PROMPT: Reproduce the records word for word, from the very start through the line that contains "subtitle Context [118, 219, 1122, 258]".

RECORDS TO PROCESS:
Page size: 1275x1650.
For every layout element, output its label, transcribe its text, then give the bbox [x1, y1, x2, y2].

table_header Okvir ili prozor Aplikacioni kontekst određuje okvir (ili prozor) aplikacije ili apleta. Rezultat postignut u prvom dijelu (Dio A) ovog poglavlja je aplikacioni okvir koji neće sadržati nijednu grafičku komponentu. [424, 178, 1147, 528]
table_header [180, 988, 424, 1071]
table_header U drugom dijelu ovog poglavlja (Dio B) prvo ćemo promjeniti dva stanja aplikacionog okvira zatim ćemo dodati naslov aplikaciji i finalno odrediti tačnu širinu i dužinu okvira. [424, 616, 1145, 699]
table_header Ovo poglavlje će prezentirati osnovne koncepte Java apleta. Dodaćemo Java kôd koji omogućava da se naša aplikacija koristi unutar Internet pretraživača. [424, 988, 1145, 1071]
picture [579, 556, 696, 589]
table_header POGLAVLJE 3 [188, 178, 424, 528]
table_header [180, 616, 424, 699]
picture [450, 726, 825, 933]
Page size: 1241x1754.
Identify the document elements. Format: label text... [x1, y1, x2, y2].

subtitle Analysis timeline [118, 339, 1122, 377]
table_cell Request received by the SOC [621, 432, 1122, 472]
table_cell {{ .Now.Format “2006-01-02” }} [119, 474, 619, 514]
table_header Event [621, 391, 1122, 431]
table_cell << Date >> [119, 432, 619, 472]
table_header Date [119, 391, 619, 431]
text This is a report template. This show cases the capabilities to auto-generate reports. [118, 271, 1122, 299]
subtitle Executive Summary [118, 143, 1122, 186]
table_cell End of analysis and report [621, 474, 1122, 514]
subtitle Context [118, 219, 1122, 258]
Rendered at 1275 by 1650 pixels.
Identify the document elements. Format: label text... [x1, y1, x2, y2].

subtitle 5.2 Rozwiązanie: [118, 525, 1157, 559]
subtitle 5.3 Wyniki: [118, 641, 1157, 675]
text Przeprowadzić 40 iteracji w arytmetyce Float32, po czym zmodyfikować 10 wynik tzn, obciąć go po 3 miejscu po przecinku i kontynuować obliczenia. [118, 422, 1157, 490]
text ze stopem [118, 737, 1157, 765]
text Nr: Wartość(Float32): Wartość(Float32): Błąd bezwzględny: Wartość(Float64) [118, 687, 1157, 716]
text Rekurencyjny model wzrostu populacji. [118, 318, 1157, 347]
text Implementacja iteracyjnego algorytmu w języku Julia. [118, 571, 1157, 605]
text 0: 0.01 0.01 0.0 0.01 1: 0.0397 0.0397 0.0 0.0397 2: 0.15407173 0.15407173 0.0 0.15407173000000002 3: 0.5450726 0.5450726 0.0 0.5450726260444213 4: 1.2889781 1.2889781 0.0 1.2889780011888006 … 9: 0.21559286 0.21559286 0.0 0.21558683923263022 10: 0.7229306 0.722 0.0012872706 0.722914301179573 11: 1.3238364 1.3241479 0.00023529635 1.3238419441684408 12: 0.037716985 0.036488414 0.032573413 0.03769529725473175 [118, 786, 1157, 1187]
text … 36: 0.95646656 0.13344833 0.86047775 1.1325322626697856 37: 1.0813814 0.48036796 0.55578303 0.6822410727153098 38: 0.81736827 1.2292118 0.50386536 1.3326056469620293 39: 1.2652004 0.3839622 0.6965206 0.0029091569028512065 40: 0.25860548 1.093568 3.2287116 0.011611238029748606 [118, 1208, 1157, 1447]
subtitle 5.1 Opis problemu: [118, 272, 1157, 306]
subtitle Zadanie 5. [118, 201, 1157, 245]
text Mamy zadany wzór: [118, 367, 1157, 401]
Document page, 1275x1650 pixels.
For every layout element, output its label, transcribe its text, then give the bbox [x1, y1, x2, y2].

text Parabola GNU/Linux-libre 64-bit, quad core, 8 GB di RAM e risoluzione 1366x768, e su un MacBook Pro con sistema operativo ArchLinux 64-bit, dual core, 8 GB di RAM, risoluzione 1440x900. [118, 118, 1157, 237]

RESULT:
Page size: 1275x1650.
For every layout element, output its label, transcribe its text, then give the bbox [x1, y1, x2, y2].

table_header Okvir ili prozor Aplikacioni kontekst određuje okvir (ili prozor) aplikacije ili apleta. Rezultat postignut u prvom dijelu (Dio A) ovog poglavlja je aplikacioni okvir koji neće sadržati nijednu grafičku komponentu. [424, 178, 1147, 528]
table_header [180, 988, 424, 1071]
table_header U drugom dijelu ovog poglavlja (Dio B) prvo ćemo promjeniti dva stanja aplikacionog okvira zatim ćemo dodati naslov aplikaciji i finalno odrediti tačnu širinu i dužinu okvira. [424, 616, 1145, 699]
table_header Ovo poglavlje će prezentirati osnovne koncepte Java apleta. Dodaćemo Java kôd koji omogućava da se naša aplikacija koristi unutar Internet pretraživača. [424, 988, 1145, 1071]
picture [579, 556, 696, 589]
table_header POGLAVLJE 3 [188, 178, 424, 528]
table_header [180, 616, 424, 699]
picture [450, 726, 825, 933]
Page size: 1241x1754.
Identify the document elements. Format: label text... [x1, y1, x2, y2].

subtitle Analysis timeline [118, 339, 1122, 377]
table_cell Request received by the SOC [621, 432, 1122, 472]
table_cell {{ .Now.Format “2006-01-02” }} [119, 474, 619, 514]
table_header Event [621, 391, 1122, 431]
table_cell << Date >> [119, 432, 619, 472]
table_header Date [119, 391, 619, 431]
text This is a report template. This show cases the capabilities to auto-generate reports. [118, 271, 1122, 299]
subtitle Executive Summary [118, 143, 1122, 186]
table_cell End of analysis and report [621, 474, 1122, 514]
subtitle Context [118, 219, 1122, 258]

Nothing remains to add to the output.